#### Auszug zum Lesen:
================================

ECLI:DE:BFH:2025:U.140525.VIR11.23.0
BFH VI. Senat
EStG § 4 Abs 1, EStG § 6b, EStG § 15 Abs 2, BBauG § 123, BBauG § 124, BBauG § 129 Abs 1 S 3, EStG VZ 2011 , EStG VZ 2012 , EStG VZ 2013 , EStG VZ 2014
vorgehend FG Münster, 20. April 2023, Az: 8 K 280/21 E,G
Leitsätze
NV: Die bloße Übernahme der Kosten der Erschließung eines land- und forstwirtschaftlichen Grundstücks aufgrund eines Vertrags mit dem von der Gemeinde beauftragten Erschließungsträger führt nicht zu einer gewerblichen Tätigkeit.
Tenor
Die Revision des Beklagten gegen das Urteil des Finanzgerichts Münster vom 20.04.2023 - 8 K 280/21 E, G wird als unbegründet zurückgewiesen.
Die Kosten des Revisionsverfahrens hat der Beklagte zu tragen.
Tatbestand
I.
Der Kläger und Revisionsbeklagte (Kläger) erzielte in den Streitjahren (2011 bis 2014) neben anderen Einkünften solche aus Land- und Forstwirtschaft. Den Gewinn ermittelte er durch Betriebsvermögensvergleich nach § 4 Abs. 1 des Einkommensteuergesetzes in der in den Streitjahren geltenden Fassung (EStG) für das landwirtschaftliche Normalwirtschaftsjahr (§ 4a Abs. 1 Satz 2 Nr. 1 EStG).
Der land- und forstwirtschaftliche Betrieb umfasste unter anderem das Grundstück Gemarkung …, Flur …, Flurstück …, welches teilweise innerhalb des Gebiets des Bebauungsplans "…" der Stadt X lag.
Bereits im Jahr 2004 hatte der Kläger bei der Stadt X angefragt, ob beabsichtigt sei, die damalige Hofstelle ‑‑die unmittelbar an das später ausgewiesene Baugebiet angrenzte‑‑ zu Bauland zu machen und Überlegungen hinsichtlich einer Wohnlandentwicklung vorgelegt.

================================

Gib aus dem oben stehenden Urteil des Bundesfinanzhofs die Stelle von „Der Kläger und“ bis einschließlich „Stadt X lag.“ wortgetreu wieder.

================================

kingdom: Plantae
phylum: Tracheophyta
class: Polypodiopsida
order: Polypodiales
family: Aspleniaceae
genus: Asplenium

================================

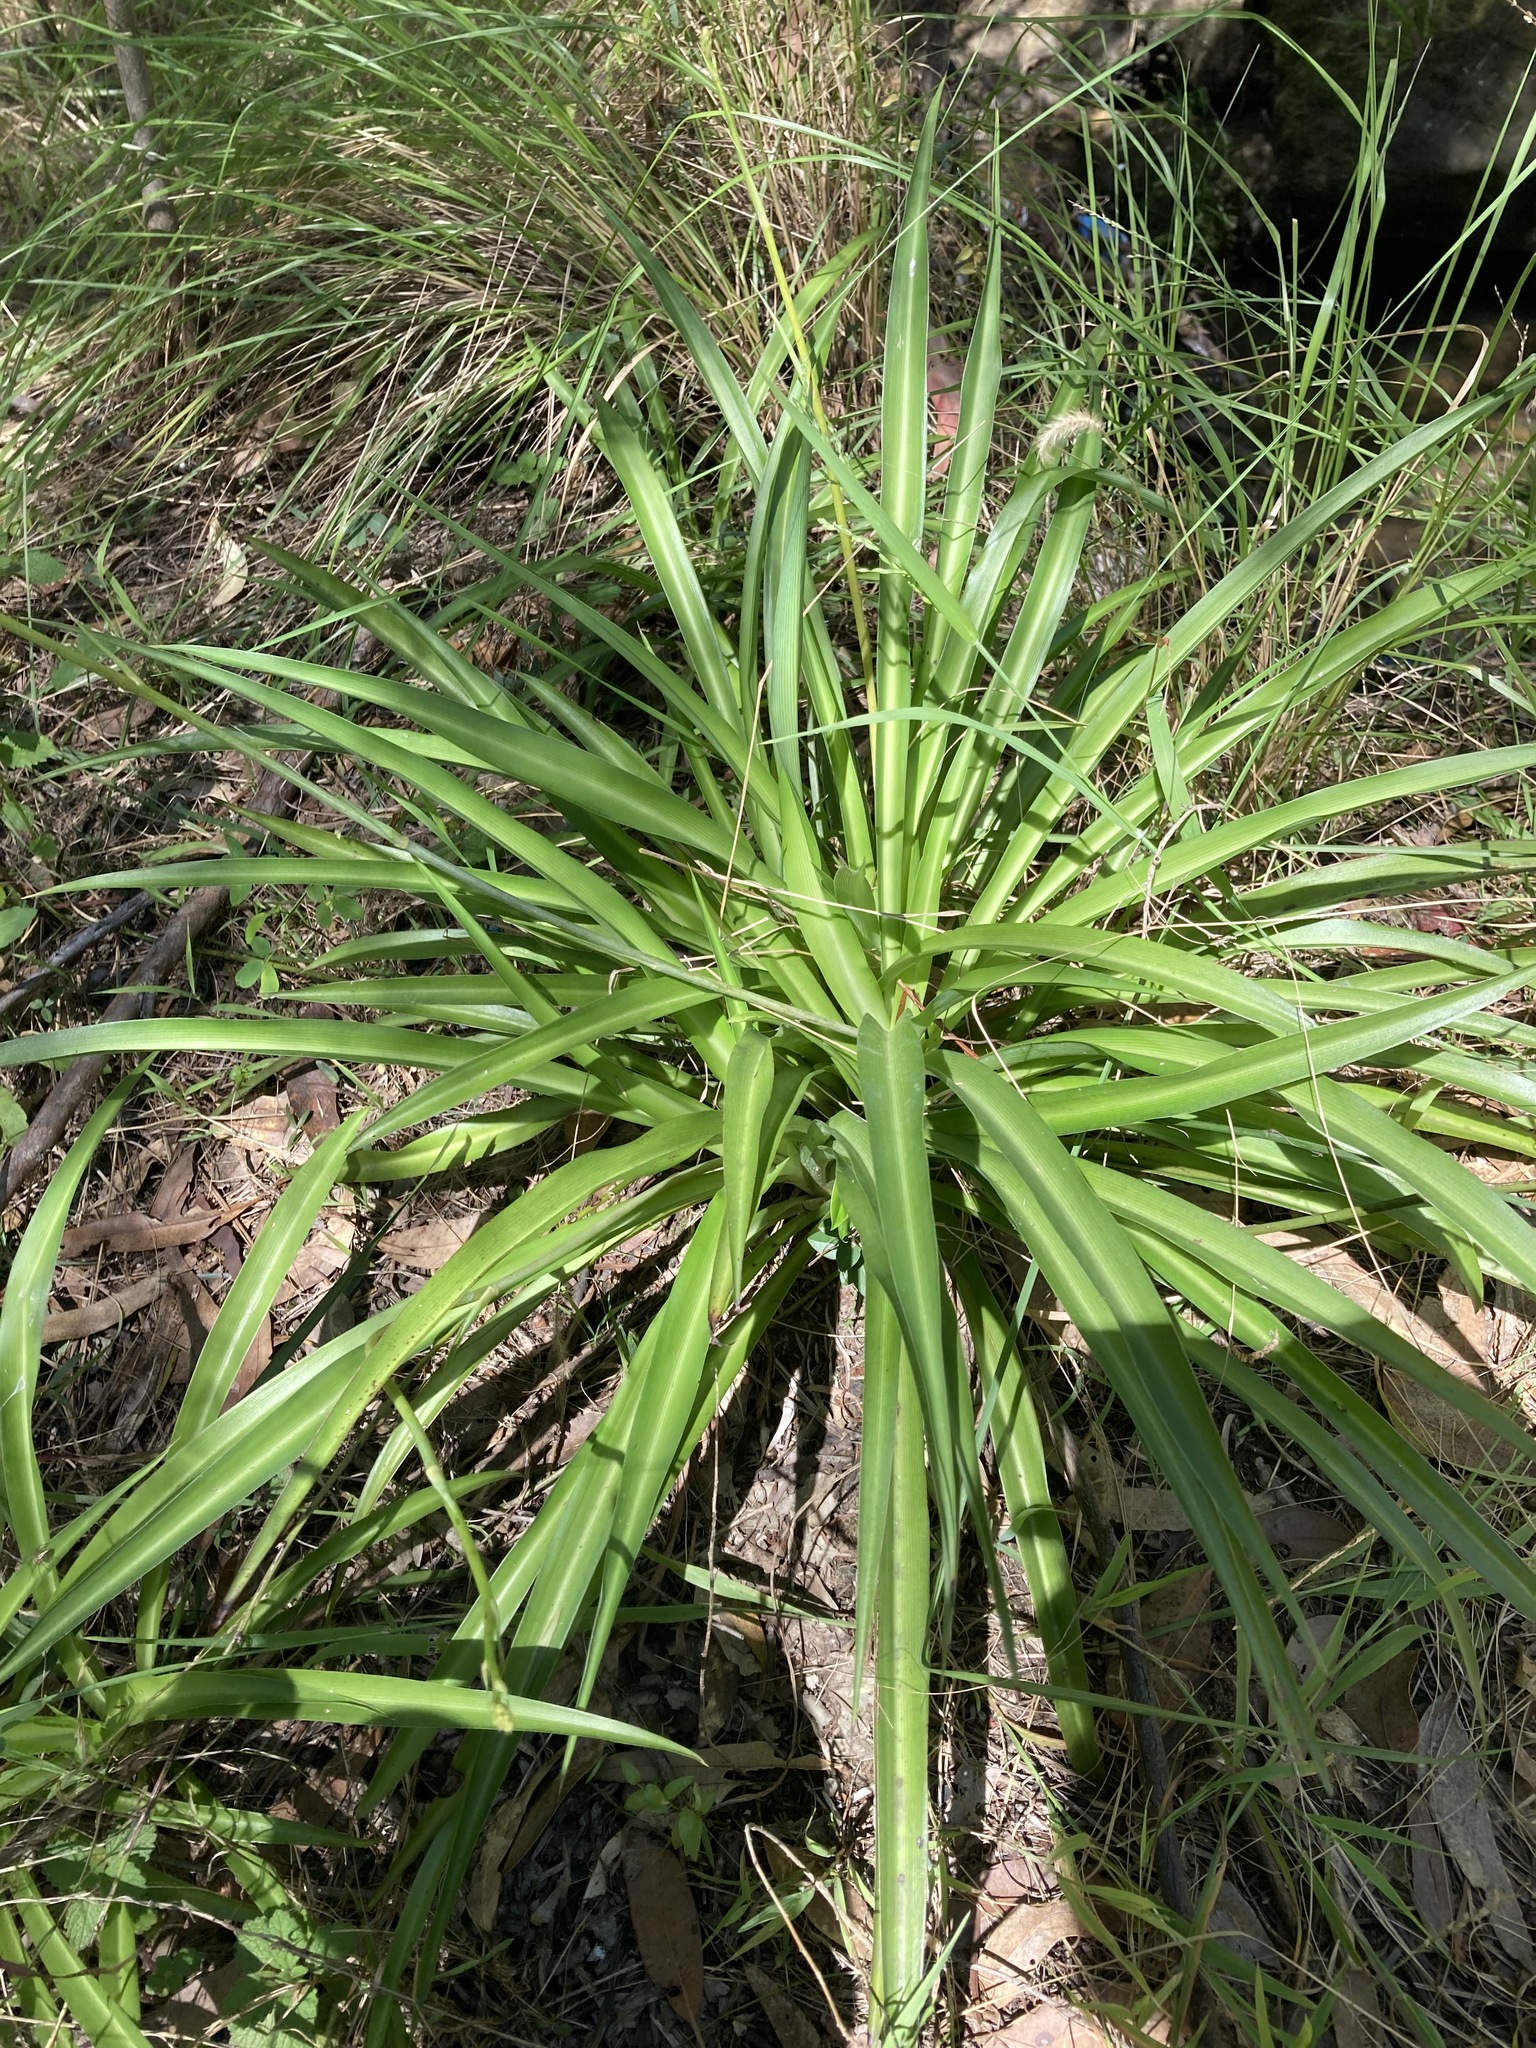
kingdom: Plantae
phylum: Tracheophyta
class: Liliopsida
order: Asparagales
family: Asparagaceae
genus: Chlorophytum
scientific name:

================================

#### Ergebnis der Aufgabe:
Der Kläger und Revisionsbeklagte (Kläger) erzielte in den Streitjahren (2011 bis 2014) neben anderen Einkünften solche aus Land- und Forstwirtschaft. Den Gewinn ermittelte er durch Betriebsvermögensvergleich nach § 4 Abs. 1 des Einkommensteuergesetzes in der in den Streitjahren geltenden Fassung (EStG) für das landwirtschaftliche Normalwirtschaftsjahr (§ 4a Abs. 1 Satz 2 Nr. 1 EStG).
Der land- und forstwirtschaftliche Betrieb umfasste unter anderem das Grundstück Gemarkung …, Flur …, Flurstück …, welches teilweise innerhalb des Gebiets des Bebauungsplans "…" der Stadt X lag.